Bug 1952571 - [GSS][ceph-ansible][RFE] Additional pre-check for mon quorum failures while running rolling_update.yml playbook
Summary: [GSS][ceph-ansible][RFE] Additional pre-check for mon quorum failures while r...
Keywords:
Status: CLOSED ERRATA
Alias: None
Product: Red Hat Ceph Storage
Classification: Red Hat Storage
Component: Ceph-Ansible
Version: 4.2
Hardware: x86_64
OS: Linux
medium
medium
Target Milestone: ---
: 4.3
Assignee: Guillaume Abrioux
QA Contact: Ameena Suhani S H
Ranjini M N
URL:
Whiteboard:
Depends On:
Blocks: 2031070
TreeView+ depends on / blocked
 
Reported: 2021-04-22 14:55 UTC by Geo Jose
Modified: 2025-05-28 09:44 UTC (History)
12 users (show)

Fixed In Version: ceph-ansible-4.0.63-1.el8cp, ceph-ansible-4.0.63-1.el7cp
Doc Type: Enhancement
Doc Text:
.`ceph-ansible` checks for the Ceph Monitor quorum before starting the upgrade Previously, when the storage cluster was in a HEALTH ERR or HEALTH WARN state due to one of the Ceph monitors being down, the `rolling_upgrade.yml` playbook would run. However, the upgrade would fail and the quorum was lost resulting in I/O down or a cluster failure.

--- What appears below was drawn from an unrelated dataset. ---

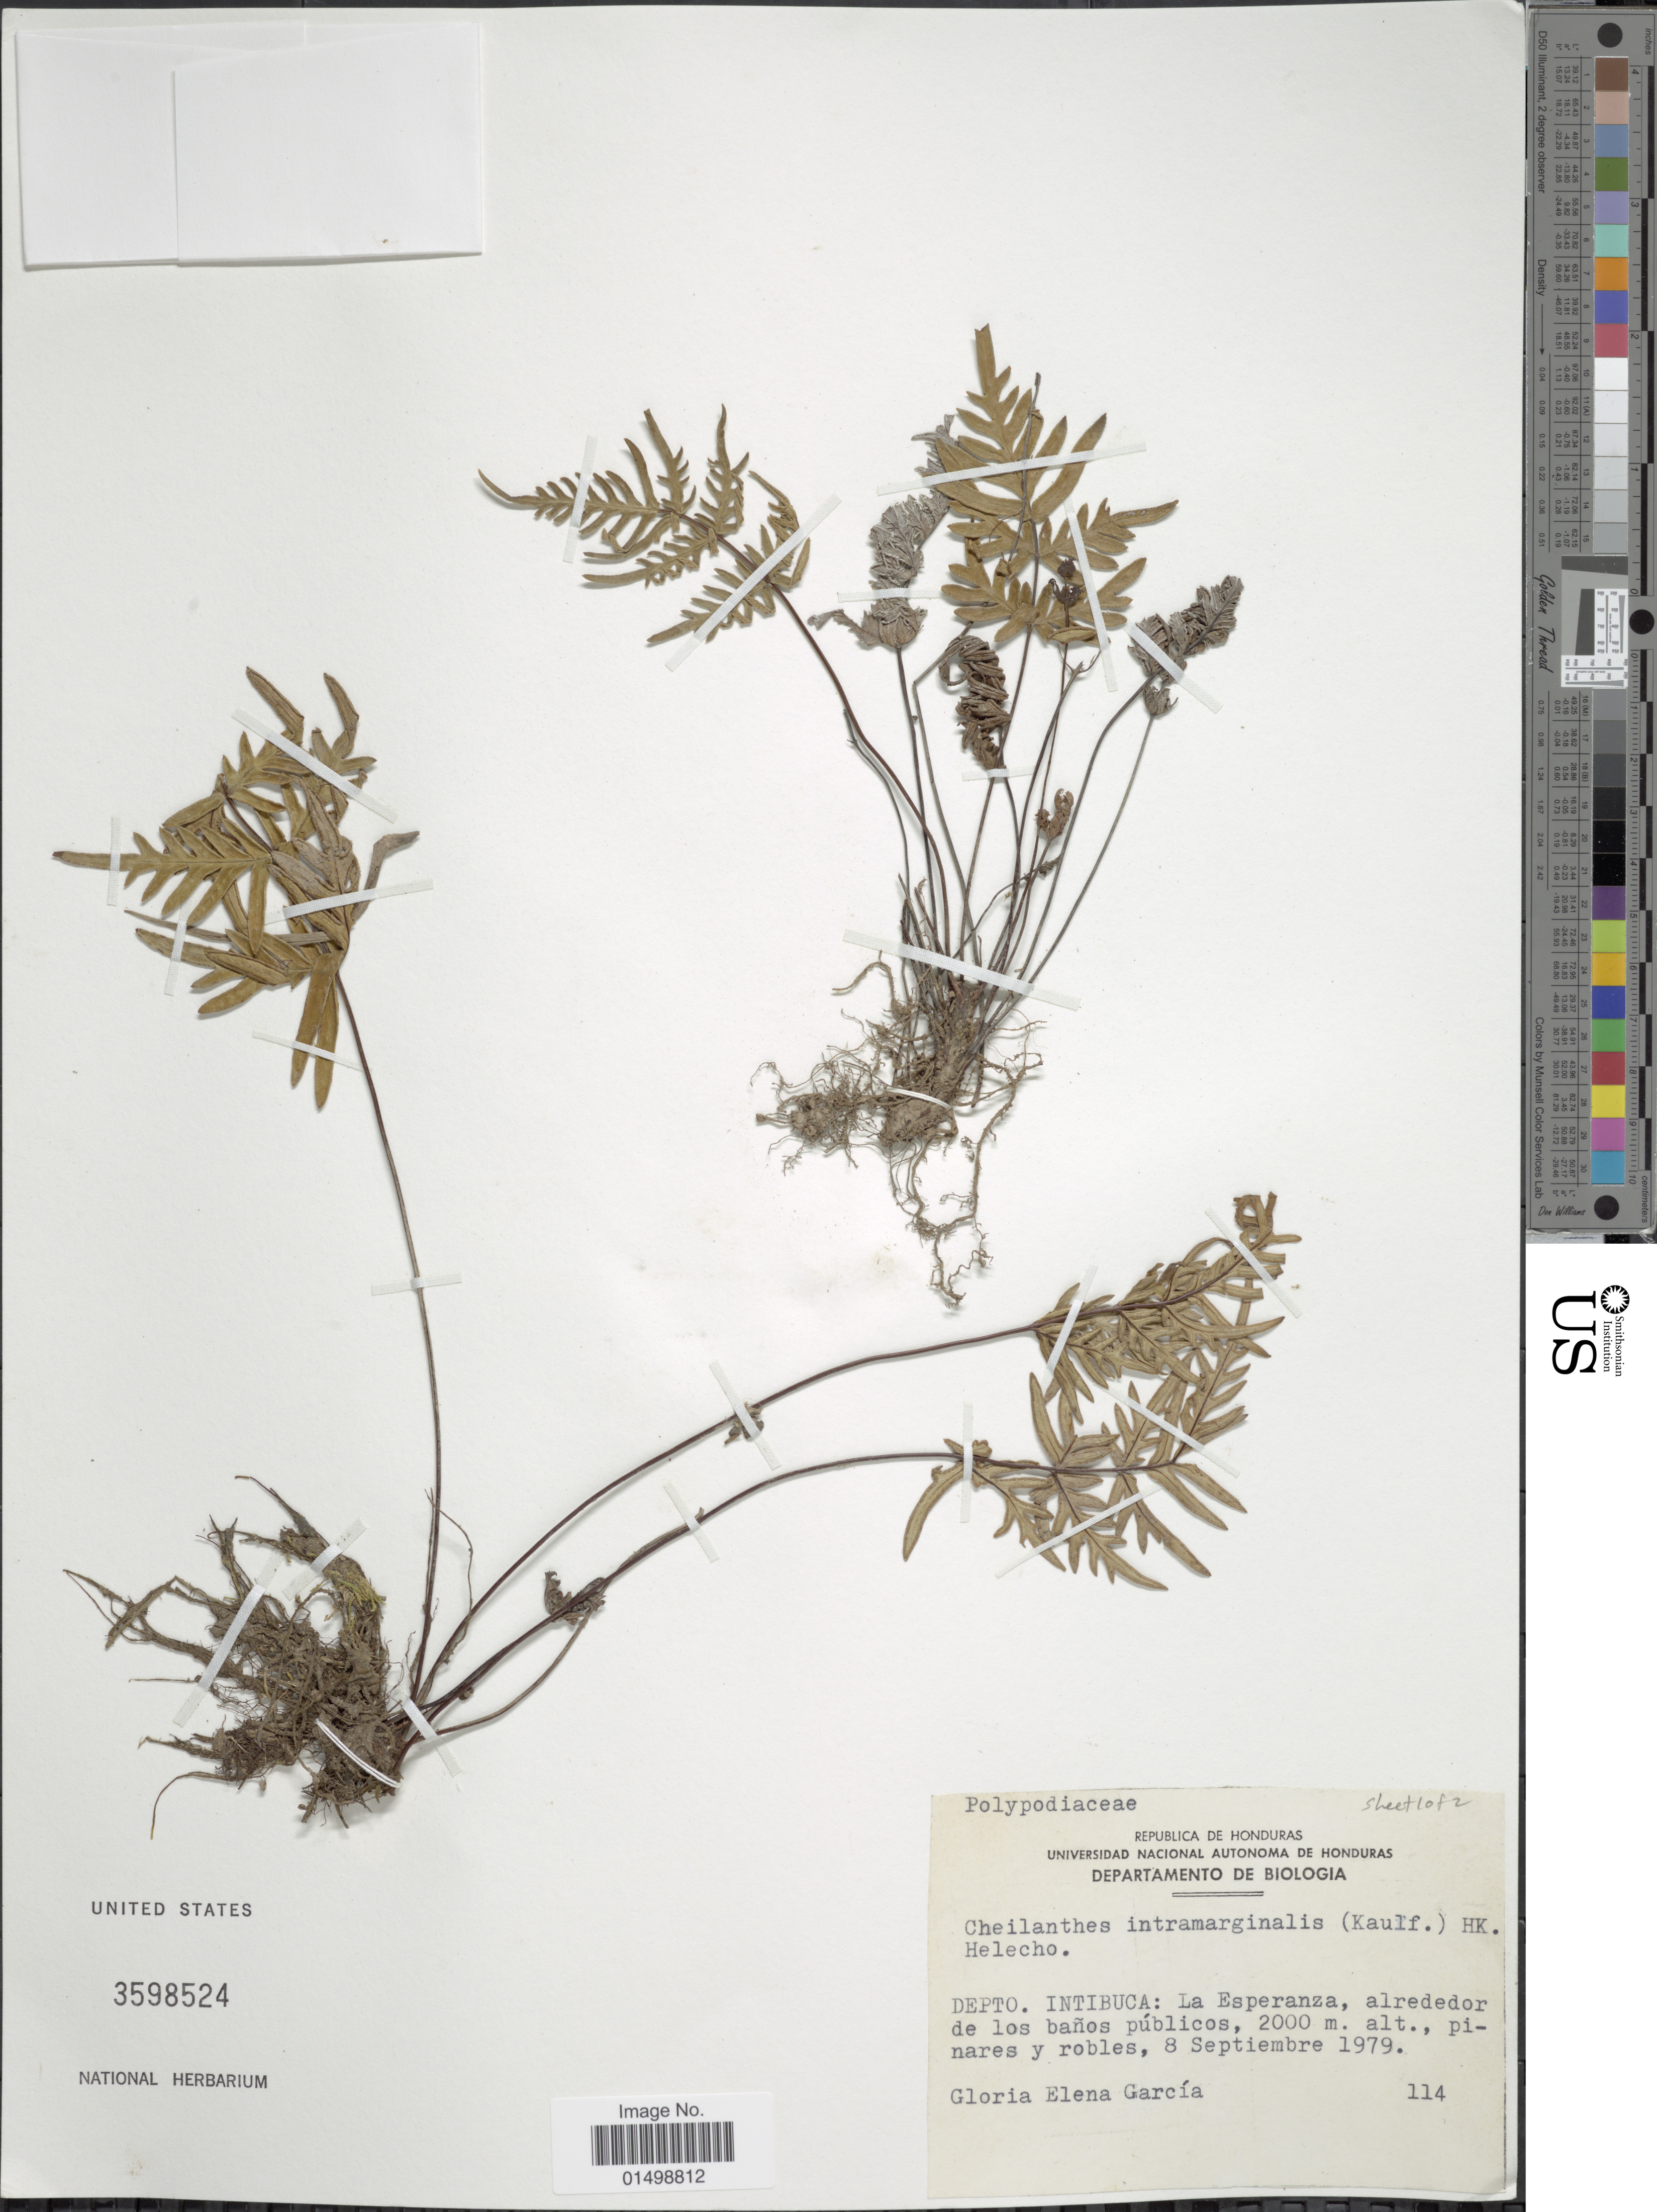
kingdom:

With this release, an additional condition occurs where `ceph-ansible` checks the Ceph Monitor quorum before starting the upgrade.
Clone Of:
Environment:
Last Closed: 2022-05-05 07:53:20 UTC
Embargoed:


Attachments (Terms of Use)


Links
System ID Private Priority Status Summary Last Updated
Github ceph ceph-ansible pull 6704 0 None Merged [skip ci] rolling_update: check quorum state before upgrade 2021-11-16 09:27:37 UTC
Red Hat Issue Tracker RHCEPH-1335 0 None None None 2021-08-30 06:01:21 UTC
Red Hat Product Errata RHSA-2022:1716 0 None None None 2022-05-05 07:53:39 UTC

Description Geo Jose 2021-04-22 14:55:41 UTC
Description of problem:
While running rolling_update.yml, the playbook will fail if the cluster isn't in an acceptable state(HEALTH_ERR). The playbook will run even if in HEALTH_WARN(let's assume 1/3 mons down). But while running this playbook, if the upgrade fails for one of the mon, we loose the quorum resulting in IO down/Cluster failure. So to avoid this situation, it would be good if we can add the below conditions/anything similar conditions:
 - Add another condition to check the running mons before starting the mon upgrade.
 - if we add the above condition, we should give an option to overide the situation where the system admin is okay to proceed with upgrading 2 mons(with minimum number of quorum)

Version-Release number of selected component (if applicable):
 * RHCS 4.2


Additional info:

 o Due to the below condition, it is not checking whether all the monitors are up and running:
---
    - name: set mon_host_count
      set_fact:
        mon_host_count: "{{ groups[mon_group_name] | length }}"

    - name: fail when less than three monitors
      fail:
        msg: "Upgrade of cluster with less than three monitors is not supported."
      when: mon_host_count | int < 3
---

 o The below condition will skip since the cluster not in 'HEALTH_ERR'(1/3 mons down)
---
          - name: fail if cluster isn't in an acceptable state
            fail:
              msg: "cluster is not in an acceptable state!"
        when: (check_cluster_health.stdout | from_json).status == 'HEALTH_ERR'
    when: inventory_hostname == groups[mon_group_name] | first
---

Comment 9 errata-xmlrpc 2022-05-05 07:53:20 UTC
Since the problem described in this bug report should be
resolved in a recent advisory, it has been closed with a
resolution of ERRATA.

For information on the advisory (Moderate: Red Hat Ceph Storage 4.3 Security and Bug Fix update), and where to find the updated
files, follow the link below.

If the solution does not work for you, open a new bug report.

https://access.redhat.com/errata/RHSA-2022:1716

Comment 10 Ketrina Foster 2023-02-15 09:08:40 UTC Comment hidden (spam)
Comment 11 damon eddleman 2025-05-28 09:44:19 UTC
I’ll walk you through why your cat’s meowing isn’t just random noise—it’s their way of talking to you. Cats use meows as their primary mode of feline communication, shaped by specific needs or situations. Understanding these reasons strengthens your bond and helps you respond better.

https://www.whycatmeows.com


Note You need to log in before you can comment on or make changes to this bug.